Lloyd Blankfein was on a panel at the Clinton Global Initiative, performing his Mitt Romney impression to the approving nods of Bill and Hilary Clinton neoliberal sycophants. I only wish I could give the Clintons enough money to attend. It was an artful collage of the ideas of the .1%, delivered by the feral rich themselves.
Blankfein opened with a joke: Business is better than philanthropy at pulling people out of poverty. See, it’s funny because Goldman Sachs has never raised anyone out of poverty. It’s business model is based on proprietary trading, or more accurately, ripping off savers and investors, keeping 40% of the proceeds, paying a few pennies to shareholders, and using the rest to rip off more money from savers and investors. Is it fair to ask how many people were lifted out of poverty by Goldman Sachs’ high frequency trading? Or its control over the aluminum supply? The moderator, Fareed Zakaria, didn’t ask.
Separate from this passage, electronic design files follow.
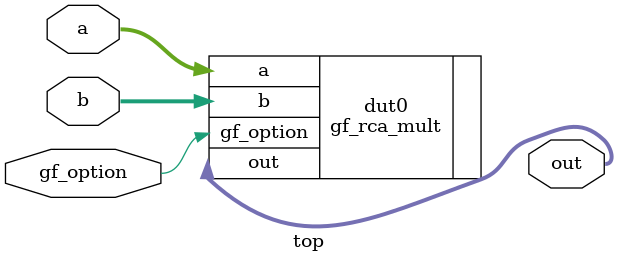
<source format=v>
module top #( parameter DATA_WIDTH = 32) (
    input gf_option,
    input [DATA_WIDTH-1:0] a,
    input [DATA_WIDTH-1:0] b,
    output [2*DATA_WIDTH-1:0] out
);

    gf_rca_mult #(DATA_WIDTH) dut0(
        .gf_option(gf_option),
        .a(a),
        .b(b),
        .out(out)
    );

endmodule
</source>
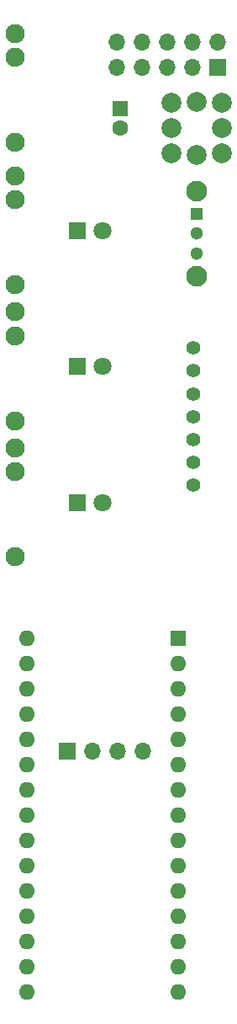
<source format=gbr>
%TF.GenerationSoftware,KiCad,Pcbnew,(6.0.1)*%
%TF.CreationDate,2023-06-13T10:27:40-07:00*%
%TF.ProjectId,16Bars,31364261-7273-42e6-9b69-6361645f7063,rev?*%
%TF.SameCoordinates,Original*%
%TF.FileFunction,Soldermask,Bot*%
%TF.FilePolarity,Negative*%
%FSLAX46Y46*%
G04 Gerber Fmt 4.6, Leading zero omitted, Abs format (unit mm)*
G04 Created by KiCad (PCBNEW (6.0.1)) date 2023-06-13 10:27:40*
%MOMM*%
%LPD*%
G01*
G04 APERTURE LIST*
%ADD10R,1.600000X1.600000*%
%ADD11O,1.600000X1.600000*%
%ADD12R,1.800000X1.800000*%
%ADD13C,1.800000*%
%ADD14C,2.000000*%
%ADD15C,1.930400*%
%ADD16C,1.400000*%
%ADD17R,1.300000X1.300000*%
%ADD18C,1.300000*%
%ADD19C,2.100000*%
%ADD20O,1.700000X1.700000*%
%ADD21R,1.700000X1.700000*%
%ADD22C,1.600000*%
G04 APERTURE END LIST*
D10*
%TO.C,A1*%
X78360000Y-97250000D03*
D11*
X78360000Y-99790000D03*
X78360000Y-102330000D03*
X78360000Y-104870000D03*
X78360000Y-107410000D03*
X78360000Y-109950000D03*
X78360000Y-112490000D03*
X78360000Y-115030000D03*
X78360000Y-117570000D03*
X78360000Y-120110000D03*
X78360000Y-122650000D03*
X78360000Y-125190000D03*
X78360000Y-127730000D03*
X78360000Y-130270000D03*
X78360000Y-132810000D03*
X63120000Y-132810000D03*
X63120000Y-130270000D03*
X63120000Y-127730000D03*
X63120000Y-125190000D03*
X63120000Y-122650000D03*
X63120000Y-120110000D03*
X63120000Y-117570000D03*
X63120000Y-115030000D03*
X63120000Y-112490000D03*
X63120000Y-109950000D03*
X63120000Y-107410000D03*
X63120000Y-104870000D03*
X63120000Y-102330000D03*
X63120000Y-99790000D03*
X63120000Y-97250000D03*
%TD*%
D12*
%TO.C,D4*%
X68225000Y-69977500D03*
D13*
X70765000Y-69977500D03*
%TD*%
D12*
%TO.C,D3*%
X68225000Y-83655000D03*
D13*
X70765000Y-83655000D03*
%TD*%
D14*
%TO.C,SW1*%
X82777600Y-45980300D03*
X77697600Y-45980300D03*
X77697600Y-43440300D03*
X77697600Y-48520300D03*
X82777600Y-43440300D03*
X82777600Y-48520300D03*
X80237600Y-43320300D03*
X80237600Y-48720300D03*
%TD*%
D15*
%TO.C,J1*%
X61970000Y-47452000D03*
X61970000Y-36479200D03*
X61970000Y-38892200D03*
%TD*%
D12*
%TO.C,D1*%
X68225000Y-56300000D03*
D13*
X70765000Y-56300000D03*
%TD*%
D15*
%TO.C,J5*%
X62000000Y-66869700D03*
X62000000Y-64456700D03*
X62000000Y-75429500D03*
%TD*%
D16*
%TO.C,S1*%
X79912600Y-70400000D03*
X79912600Y-72700000D03*
X79912600Y-75000000D03*
X79912600Y-77300000D03*
X79912600Y-79600000D03*
X79912600Y-68100000D03*
X79912600Y-81900000D03*
%TD*%
D17*
%TO.C,SW3*%
X80237600Y-54600000D03*
D18*
X80237600Y-56600000D03*
X80237600Y-58600000D03*
D19*
X80237600Y-52300000D03*
X80237600Y-60900000D03*
%TD*%
D15*
%TO.C,J6*%
X62000000Y-89107000D03*
X62000000Y-78134200D03*
X62000000Y-80547200D03*
%TD*%
%TO.C,J4*%
X62000000Y-61752000D03*
X62000000Y-50779200D03*
X62000000Y-53192200D03*
%TD*%
D20*
%TO.C,J3*%
X74810000Y-108600000D03*
X72270000Y-108600000D03*
X69730000Y-108600000D03*
D21*
X67190000Y-108600000D03*
%TD*%
%TO.C,J2*%
X82400000Y-39900000D03*
D20*
X82400000Y-37360000D03*
X79860000Y-39900000D03*
X79860000Y-37360000D03*
X77320000Y-39900000D03*
X77320000Y-37360000D03*
X74780000Y-39900000D03*
X74780000Y-37360000D03*
X72240000Y-39900000D03*
X72240000Y-37360000D03*
%TD*%
D10*
%TO.C,C1*%
X72500000Y-44000000D03*
D22*
X72500000Y-46000000D03*
%TD*%
M02*

</source>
Then the Mitt Romney moment.
… Blankfein praised the U.S. for having “accepted a higher unemployment rate” over the past few years, even as it bailed out the banks. Labor market flexibility—reflected in the ability of U.S. companies to fire workers—is one of the reasons the U.S. is doing so well despite many headwinds in the economy, he said.
That’s Blankfein’s shoutout to his friends in the Obama administration, which was so helpful to the criminal class on Wall Street: tons of money for their insolvent businesses, no criminal prosecutions, and tax deductions for those fines and penalties and give-backs paid to whiny losers like pension plans and governments. It was also a compliment to the jackasses in the Tea Party, who helpfully kept taxes down on hyper-rich jerks like Blankfein while slashing support for the people Blankfein and his fellow smart bankers ruined in the Great Crash.
It is a filthy lie that Americans love and accept outrageous unemployment, but that’s probably what allows Blankfein to sleep at night under his duvet woven with gold and silver threads in a skull pattern, and stuffed with thousand dollar bills. The evidence shows that people want to work, and will take any job or jobs to feed their families, and don’t want handouts. They want government to do something about unemployment, so they can lift themselves out of poverty by honest labor. Where the hell is Blankfein’s precious capitalism, it’s “honest labor”? He and his bankster friends are lined up at the Fed collecting free money and stacking it up in the Cayman Islands. Untaxed.
Zakaria asked Blankfein about the bonuses to Goldman Sachs employees paid from taxpayer funded bailouts:
Blankfein said that what [former Treasury Secretary and Bailout Architect Hank] Paulson and other critics failed to appreciate was that bonuses did not go to those at the very top, but to the hundreds of managers who guided the company through a difficult period.
“We understand why the rest of the country was aggrieved, but [Goldman bankers] didn’t feel they were the instrumentality of the problem.”
Well, they wouldn’t, would they? They were doing God’s Work, stealing money from investors and savers and keeping it for themselves. The Bank-Loving Obama Administration did nothing to disabuse the thieves of the idea that they were Godly, say by locking their asses in jail for a goodly stretch, unlike the Bush administration, which at least tried to prosecute some of the Enron Perps.
It’s good to know that there was some disagreement on this panel of our betters. It came in a discussion of whether the Tea Party should destroy the government for the benefit of its Robber Baron Capitalist funders. Jim Rogers of Duke Energy explained that the problem in congress is that the left and right wings can’t work together. This version of the standard media line, Both Sides Do It, no doubt drew knowing nods from a crowd that thinks there is a left wing contingent in Congress. That’s a kind of certainty, explained Rogers, because he knows government won’t be able to indict him and his business for breaking any of those pesky anti-trust or securities laws. Actually, he said it enables him to plan for the future without relying solely on government to protect it and give it goodies.
Blankfein disagreed, saying that his business needed government to protect him from the tar and feather crowd. Actually, he said he wants government to make sure “markets” are calm and friendly to his algorithmic trading computers. So he had a few weak words about the political process of raising the debt ceiling and avoiding shutdowns, blaming both sides for lousy process.
Then they all sat down to eat and drink with their friends, the Clintons. It’s enough to gag a maggot.